Thursday 21 March 2013

Wild Nothing

For a Wednesday night out in the ‘burbs of the second city, this sure was a treat.
And, at less than a tenner, it was a steal, as three bands delivered sets as they should be - loud and fast sure, but just as intricate and precise.

Opening the show at Kings Heath’s Hare & Hounds were Birmingham natives Wide Eyed, whose grunge-tinged shoegaze blew away all the midweek cobwebs. Their wall-of-noise set was no doubt ear-catching, their sound recalling early Smashing Pumpkins or more recently Toy. Yet another Birmingham band to keep an eye on.

Hot on their heels were Londoners Omi Palone, who, despite a few drum-falling-over issues, picked up the pace and ripped through an energising set of lo-fi indie pop at their first ever Birmingham gig.

And after the loud, the fuzz and the fast came the bliss of Wild Nothing.
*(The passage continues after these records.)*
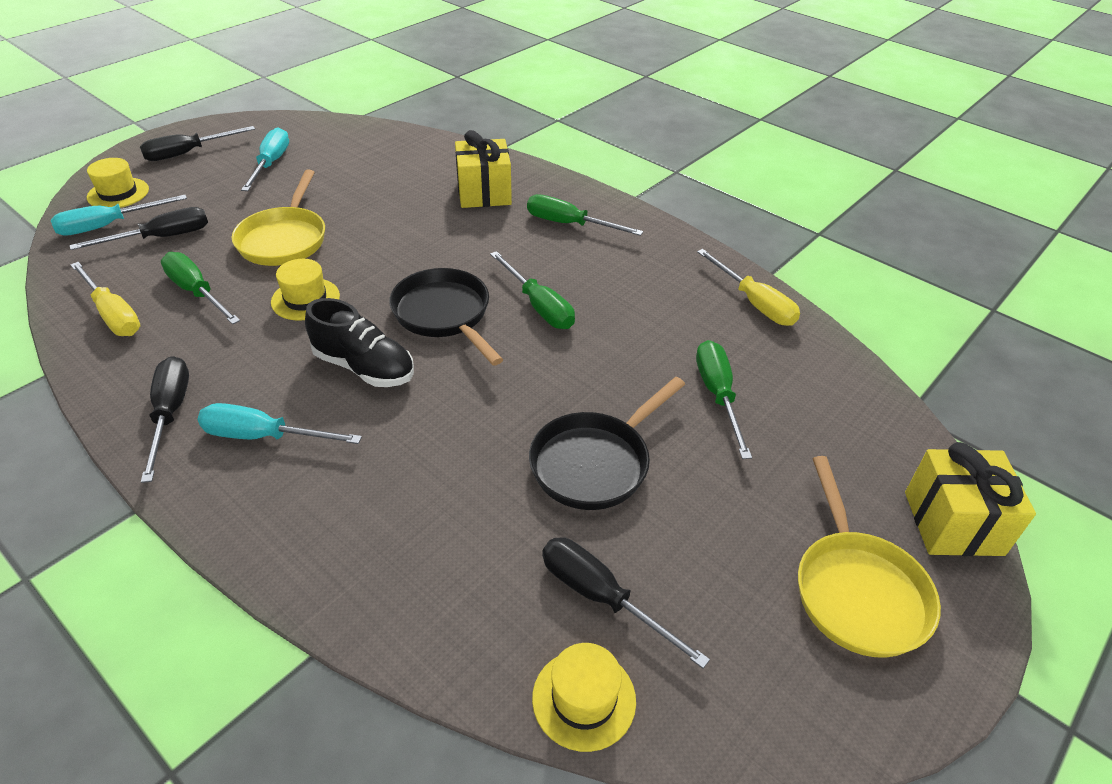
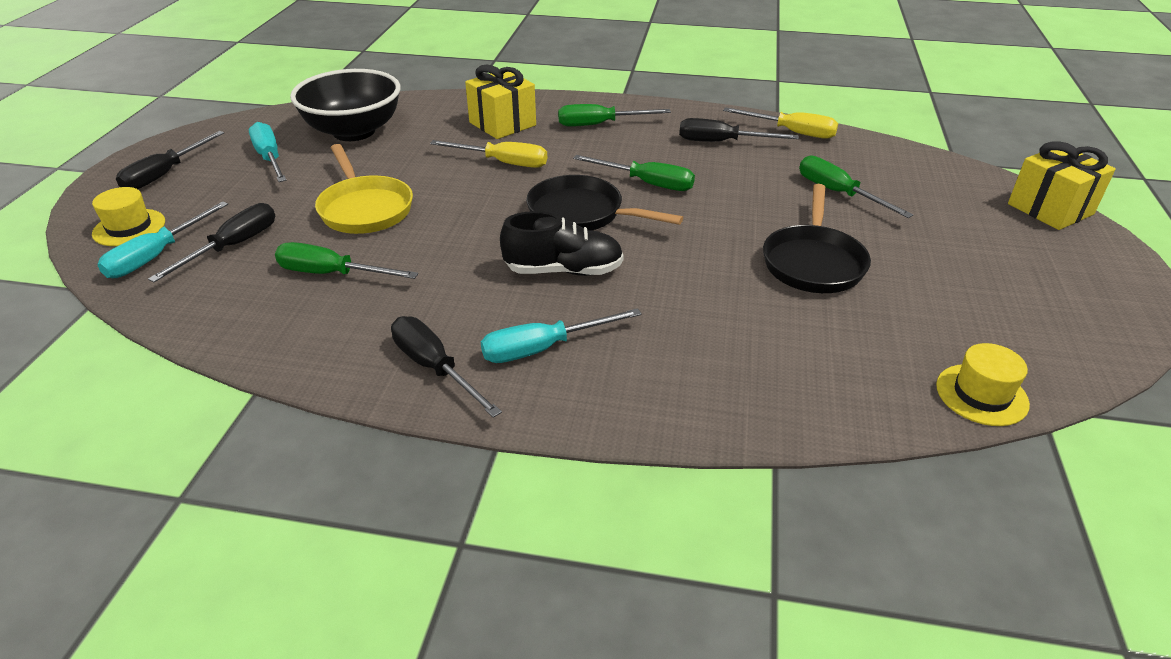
camera: 30 degrees left, 5 degrees down
(113, 314) = (266, 320): yellow screwdriver -> yellow screwdriver (503, 163)
(305, 299) = (446, 243): yellow hat -> none
(358, 159) = (354, 131): none -> black bowl
(601, 597) = (918, 335): black screwdriver -> black screwdriver (721, 142)
(857, 591) = (1048, 265): yellow pan -> none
Assembling on stage and launching into Shadow from 2012’s brilliant Nocturne with minimal fuss, Jack Tatum and his live band gave off an air of complete calm.

As did the tunes, with their washed out, uplifting tones infectiously spreading around the venue, inspiring an entire room to mindlessly drift and sway around to the intricate guitar lines and soaring synths.

Playing a tight hour set largely made up of songs from the aforementioned Nocturne, as well as a couple from their debut Gemini and a cover of The Go-Between’s Head Full of Steam, highlights included Only Heather, Paradise, Counting Days, The Blue Dress, and rousing closer Summer Holiday.

A perfectly short and sweet performance from the band, who made it all look so effortless that they could have done it in their sleep.

Kudos to This is TMRW for spoling us rotten with another evening of great live music. Let’s do it again sometime.